Human error is never a root cause, but systems can always be improved upon and made to be more resilient.

When analysing an incident or problem, it can be tempting to use human error as a root cause. If we dig in deeper, though, what appears to be human error is caused by an underlying failure of process or environment. How can that be? Here are some possibilities:

– A fragile, poorly instrumented, or overly complex system can cause humans to make mistakes

– A process that doesn’t take into account human needs, such as sleep, context or skill can also cause humans to make mistakes

– A process of hiring and training operators may be broken, allowing the wrong operators into the environment.

Furthermore, “root cause” itself is a problematic statement, as there is rarely a single issue that leads to errors and incidents. Complex systems lead to complex failures, and adding humans into the mix complicates things further. Instead of thinking in terms of root cause, I suggest you consider a list of contributing factors, prioritised by risk and impact.

Aside

Why MTTR Over MTBF?

Being able to recover quickly from failure is more important than having failures less often. This is in part due to the increased complexity of failures today.

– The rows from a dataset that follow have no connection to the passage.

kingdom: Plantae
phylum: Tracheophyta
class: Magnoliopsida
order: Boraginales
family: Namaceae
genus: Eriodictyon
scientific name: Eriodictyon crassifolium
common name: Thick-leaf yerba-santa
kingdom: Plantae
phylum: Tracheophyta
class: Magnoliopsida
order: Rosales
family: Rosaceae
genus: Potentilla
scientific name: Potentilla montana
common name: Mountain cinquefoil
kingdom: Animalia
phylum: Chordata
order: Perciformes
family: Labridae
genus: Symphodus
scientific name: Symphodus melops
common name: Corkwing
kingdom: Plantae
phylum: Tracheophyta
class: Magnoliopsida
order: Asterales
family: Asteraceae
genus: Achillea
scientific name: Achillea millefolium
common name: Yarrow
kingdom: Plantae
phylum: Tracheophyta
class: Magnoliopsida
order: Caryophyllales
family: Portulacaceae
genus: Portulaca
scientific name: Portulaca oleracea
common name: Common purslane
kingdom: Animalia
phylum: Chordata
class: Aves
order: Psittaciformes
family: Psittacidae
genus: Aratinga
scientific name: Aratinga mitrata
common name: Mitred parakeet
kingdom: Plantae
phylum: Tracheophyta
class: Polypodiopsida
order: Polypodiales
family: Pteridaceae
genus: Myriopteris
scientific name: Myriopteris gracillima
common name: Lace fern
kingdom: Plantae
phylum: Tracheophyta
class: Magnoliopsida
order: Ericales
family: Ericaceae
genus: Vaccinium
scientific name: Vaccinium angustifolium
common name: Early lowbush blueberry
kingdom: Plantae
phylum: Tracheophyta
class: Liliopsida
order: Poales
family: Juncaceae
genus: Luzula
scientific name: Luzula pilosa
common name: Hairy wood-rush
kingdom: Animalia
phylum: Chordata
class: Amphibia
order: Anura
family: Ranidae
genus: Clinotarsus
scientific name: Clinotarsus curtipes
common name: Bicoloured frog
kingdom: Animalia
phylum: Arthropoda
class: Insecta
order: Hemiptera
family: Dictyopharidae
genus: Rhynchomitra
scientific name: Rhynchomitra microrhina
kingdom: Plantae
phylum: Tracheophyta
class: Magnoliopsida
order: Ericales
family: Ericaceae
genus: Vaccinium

When you create a system that rarely breaks, you create a system that is inherently fragile. Will your team be ready to do repairs when the system does fail? Will it even know what to do? Systems that have frequent failures that are controlled and mitigated such that their impact is negligible have teams that know what to do when things go sideways. Processes are well documented and honed, and automated remediation becomes actually useful rather than hiding in the dark corners of your system.

While I’m definitely not saying failure should be an acceptable condition, I’m positing that since failure will happen, it’s just as important (or in some cases more important) to spend time and energy on your response to failure rather than trying to prevent it.